● YOUR ASSIGNMENT
Restate word for word the lines of the records below, starting at the line that contains "Figure 4. ( a" and ending at the line that contains "Table 2. Univariate", with both of those lines included and nothing else.
━━━━━ DATA SHOWN
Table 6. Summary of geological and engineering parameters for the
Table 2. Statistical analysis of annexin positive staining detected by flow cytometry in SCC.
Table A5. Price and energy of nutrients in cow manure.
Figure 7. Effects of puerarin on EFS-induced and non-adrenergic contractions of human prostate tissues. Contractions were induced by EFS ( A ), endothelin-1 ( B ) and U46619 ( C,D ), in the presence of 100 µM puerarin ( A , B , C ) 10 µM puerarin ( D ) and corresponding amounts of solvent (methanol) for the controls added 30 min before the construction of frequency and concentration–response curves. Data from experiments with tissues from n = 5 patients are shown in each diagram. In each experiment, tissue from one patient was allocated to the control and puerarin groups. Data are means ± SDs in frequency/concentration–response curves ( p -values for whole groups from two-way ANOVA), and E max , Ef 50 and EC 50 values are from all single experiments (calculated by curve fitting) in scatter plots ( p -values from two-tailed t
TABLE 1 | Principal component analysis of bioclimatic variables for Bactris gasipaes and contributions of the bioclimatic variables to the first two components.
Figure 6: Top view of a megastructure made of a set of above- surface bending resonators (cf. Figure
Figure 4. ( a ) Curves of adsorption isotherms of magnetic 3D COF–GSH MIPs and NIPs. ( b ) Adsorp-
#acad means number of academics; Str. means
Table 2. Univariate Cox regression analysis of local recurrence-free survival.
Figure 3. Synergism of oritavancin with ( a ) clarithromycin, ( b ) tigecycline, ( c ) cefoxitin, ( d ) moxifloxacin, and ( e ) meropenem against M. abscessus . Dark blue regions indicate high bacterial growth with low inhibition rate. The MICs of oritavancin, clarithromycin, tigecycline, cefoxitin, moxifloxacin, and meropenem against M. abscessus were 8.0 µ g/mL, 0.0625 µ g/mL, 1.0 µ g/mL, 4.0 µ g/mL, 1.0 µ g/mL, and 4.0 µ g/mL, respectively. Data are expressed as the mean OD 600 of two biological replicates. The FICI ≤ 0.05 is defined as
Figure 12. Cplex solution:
━━━━━━━━━━
● REPLY TO THE EXERCISE
Figure 4. ( a ) Curves of adsorption isotherms of magnetic 3D COF–GSH MIPs and NIPs. ( b ) Adsorp-
#acad means number of academics; Str. means
Table 2. Univariate Cox regression analysis of local recurrence-free survival.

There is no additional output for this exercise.